BEGIN DATA FOR PROCESSING

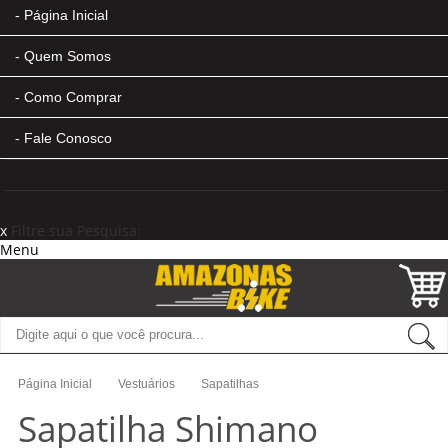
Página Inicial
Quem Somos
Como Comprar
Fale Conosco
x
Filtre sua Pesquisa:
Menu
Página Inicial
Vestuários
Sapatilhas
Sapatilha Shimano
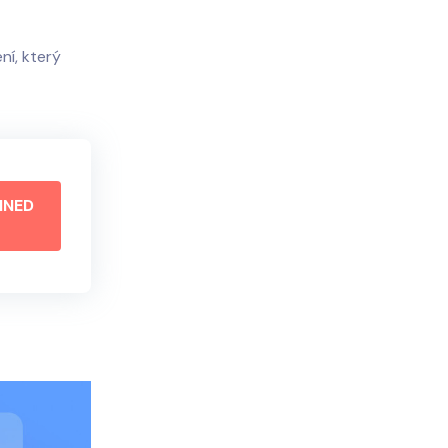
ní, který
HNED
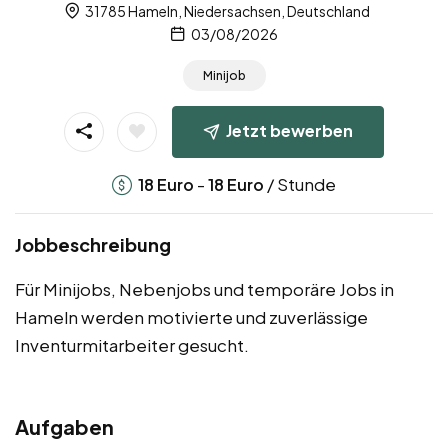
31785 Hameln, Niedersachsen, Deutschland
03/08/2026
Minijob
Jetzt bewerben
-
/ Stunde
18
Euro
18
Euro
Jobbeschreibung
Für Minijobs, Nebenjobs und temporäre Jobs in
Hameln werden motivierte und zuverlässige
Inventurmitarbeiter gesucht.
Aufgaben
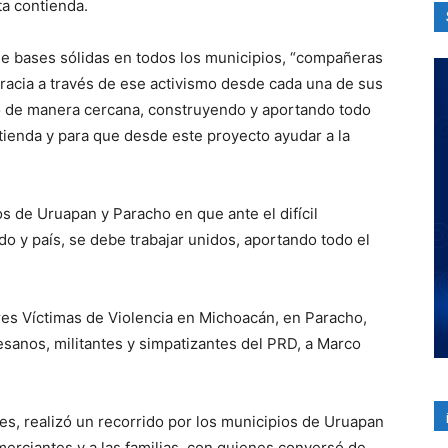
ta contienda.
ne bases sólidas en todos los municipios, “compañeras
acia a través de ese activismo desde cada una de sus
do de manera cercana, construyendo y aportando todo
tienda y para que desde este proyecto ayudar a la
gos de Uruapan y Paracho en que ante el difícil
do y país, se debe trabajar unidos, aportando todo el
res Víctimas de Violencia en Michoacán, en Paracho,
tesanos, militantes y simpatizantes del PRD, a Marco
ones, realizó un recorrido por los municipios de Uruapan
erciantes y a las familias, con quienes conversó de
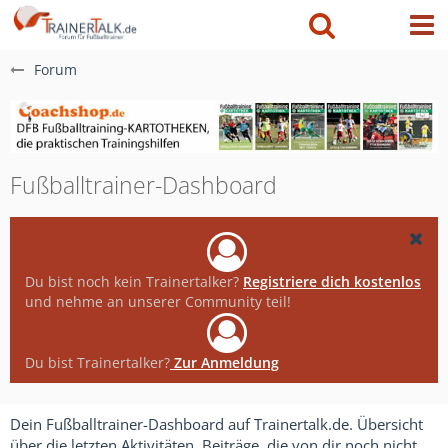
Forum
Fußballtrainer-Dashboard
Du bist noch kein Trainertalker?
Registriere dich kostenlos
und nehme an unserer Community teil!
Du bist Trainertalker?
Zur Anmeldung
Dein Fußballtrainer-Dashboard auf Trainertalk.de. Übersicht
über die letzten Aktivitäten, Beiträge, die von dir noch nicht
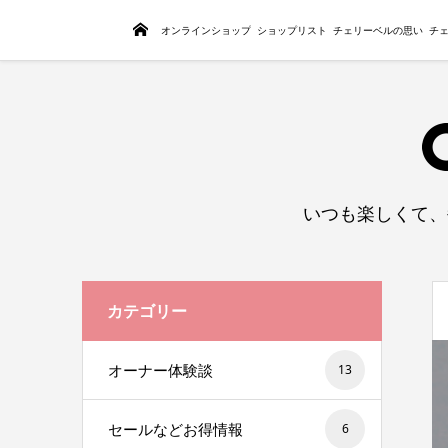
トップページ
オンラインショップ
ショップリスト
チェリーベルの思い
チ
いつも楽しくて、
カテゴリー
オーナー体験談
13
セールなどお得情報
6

END DATA FOR PROCESSING

#### ABOUT THIS EXERCISE:
Leaving the pictures out, write out all the material above exactly.

#### WRITTEN RESPONSE:
Página Inicial
Quem Somos
Como Comprar
Fale Conosco
x
Filtre sua Pesquisa:
Menu
Página Inicial
Vestuários
Sapatilhas
Sapatilha Shimano
ní, který
HNED
31785 Hameln, Niedersachsen, Deutschland
03/08/2026
Minijob
Jetzt bewerben
-
/ Stunde
18
Euro
18
Euro
Jobbeschreibung
Für Minijobs, Nebenjobs und temporäre Jobs in
Hameln werden motivierte und zuverlässige
Inventurmitarbeiter gesucht.
Aufgaben
ta contienda.
ne bases sólidas en todos los municipios, “compañeras
acia a través de ese activismo desde cada una de sus
do de manera cercana, construyendo y aportando todo
tienda y para que desde este proyecto ayudar a la
gos de Uruapan y Paracho en que ante el difícil
do y país, se debe trabajar unidos, aportando todo el
res Víctimas de Violencia en Michoacán, en Paracho,
tesanos, militantes y simpatizantes del PRD, a Marco
ones, realizó un recorrido por los municipios de Uruapan
erciantes y a las familias, con quienes conversó de
Forum
Fußballtrainer-Dashboard
Du bist noch kein Trainertalker?
Registriere dich kostenlos
und nehme an unserer Community teil!
Du bist Trainertalker?
Zur Anmeldung
Dein Fußballtrainer-Dashboard auf Trainertalk.de. Übersicht
über die letzten Aktivitäten, Beiträge, die von dir noch nicht
トップページ
オンラインショップ
ショップリスト
チェリーベルの思い
チ
いつも楽しくて、
カテゴリー
オーナー体験談
13
セールなどお得情報
6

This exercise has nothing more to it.